Ces prophètes envisagent une évolution de la technique qui annihilerait la possibilité pour l’homme d’avoir une influence sur son destin, une négation de l’humanisme, tout en imaginant une intelligence artificielle amicale qui le protégerait sans éviter la rupture technologique. Jean-Gabriel Ganascia déplore que des scientifiques et des ingénieurs de renom n’hésitent pas à jouer ainsi les marchands de catastrophes, en popularisant des scénarios sans fondement scientifique. Quelles sont les motivations de ces prophètes, dont bon nombre travaillent dans les GAFA (Google, Apple, Facebook, Amazon), voire les dirigent, s’interroge alors l’auteur ? Il fait trois hypothèses. Exaltés par les prouesses des techniques, leur hubris n’aurait plus de limites, mais ayant une vague inquiétude sur l’avenir, ils se comporteraient en pompiers pyromanes. Il en formule une deuxième : ils feraient preuve d’humilité car, préoccupés par la stratégie des entreprises, ils s’interrogent sur les attentes de leurs clients ainsi que sur l’évolution des techniques, sans se l’avouer, dans un contexte de forte concurrence où elles ont beaucoup à perdre.

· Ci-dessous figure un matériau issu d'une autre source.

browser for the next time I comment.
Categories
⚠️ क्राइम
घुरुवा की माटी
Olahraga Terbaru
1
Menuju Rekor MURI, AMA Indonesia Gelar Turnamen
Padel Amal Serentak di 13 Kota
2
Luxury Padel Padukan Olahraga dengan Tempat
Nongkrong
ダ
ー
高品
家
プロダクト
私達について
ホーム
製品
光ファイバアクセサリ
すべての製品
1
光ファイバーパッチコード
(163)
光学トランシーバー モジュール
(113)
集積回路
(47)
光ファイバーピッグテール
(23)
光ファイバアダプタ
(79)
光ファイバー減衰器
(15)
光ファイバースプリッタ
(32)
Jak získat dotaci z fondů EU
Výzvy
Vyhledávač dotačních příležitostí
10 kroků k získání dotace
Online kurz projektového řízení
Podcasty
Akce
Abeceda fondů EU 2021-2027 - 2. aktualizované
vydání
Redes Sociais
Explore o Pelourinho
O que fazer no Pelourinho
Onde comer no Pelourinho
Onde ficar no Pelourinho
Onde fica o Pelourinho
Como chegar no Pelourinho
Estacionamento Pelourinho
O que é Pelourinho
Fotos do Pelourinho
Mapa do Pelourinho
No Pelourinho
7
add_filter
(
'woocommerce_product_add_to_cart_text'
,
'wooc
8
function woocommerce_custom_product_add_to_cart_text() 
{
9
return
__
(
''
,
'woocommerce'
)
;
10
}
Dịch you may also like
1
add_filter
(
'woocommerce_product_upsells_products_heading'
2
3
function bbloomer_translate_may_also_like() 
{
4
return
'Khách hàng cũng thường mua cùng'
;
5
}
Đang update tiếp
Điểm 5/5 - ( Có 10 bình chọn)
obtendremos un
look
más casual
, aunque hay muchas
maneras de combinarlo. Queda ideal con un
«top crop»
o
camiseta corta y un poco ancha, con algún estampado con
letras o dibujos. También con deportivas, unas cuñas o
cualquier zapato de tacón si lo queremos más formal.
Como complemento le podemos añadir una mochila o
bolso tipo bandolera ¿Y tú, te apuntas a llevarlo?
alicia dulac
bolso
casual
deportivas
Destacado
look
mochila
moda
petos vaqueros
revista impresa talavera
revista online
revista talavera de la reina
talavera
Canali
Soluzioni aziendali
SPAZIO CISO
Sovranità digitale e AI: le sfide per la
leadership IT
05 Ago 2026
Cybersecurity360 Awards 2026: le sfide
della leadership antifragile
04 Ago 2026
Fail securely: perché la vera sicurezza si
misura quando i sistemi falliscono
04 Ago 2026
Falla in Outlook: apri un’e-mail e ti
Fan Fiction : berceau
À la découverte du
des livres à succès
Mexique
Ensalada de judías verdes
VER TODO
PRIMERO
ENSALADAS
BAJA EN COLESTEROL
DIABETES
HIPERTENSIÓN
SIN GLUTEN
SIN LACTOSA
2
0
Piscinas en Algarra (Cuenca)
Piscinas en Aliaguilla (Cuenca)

L’auteur ne la retient pas et en privilégie une troisième : les tenants de ce récit, enrobé de science-fiction, affirment que l’intelligence artificielle va permettre l’autonomisation des techniques mais, conscients des risques et bienveillants, ils alertent l’opinion en affirmant qu’ils peuvent y parer. Leurs discours seraient une publicité pour les entreprises gravitant autour du Web, tempérée par la charité des bons samaritains de la technologie.
Le lecteur lira avec grand intérêt ce démontage scientifique du mythe de la singularité technologique, dont le transhumanisme est un clone, l’auteur montrant qu’il n’a aucune base scientifique. L’auteur souligne que, derrière ce mythe, se cachent des questions éthiques (peut-on faire fi de tout l’héritage humaniste ?), sociales et politiques de fond. Il tire aussi la sonnette d’alarme : les grandes entreprises multinationales développant les nouvelles techniques de l’information et manipulant un nombre croissant de données de toute nature sont des nouveaux lieux de pouvoir, face auxquels les États risquent d’être démunis, car leur autorité est battue en brèche. Ces questions sont bien posées et il est urgent d’y répondre.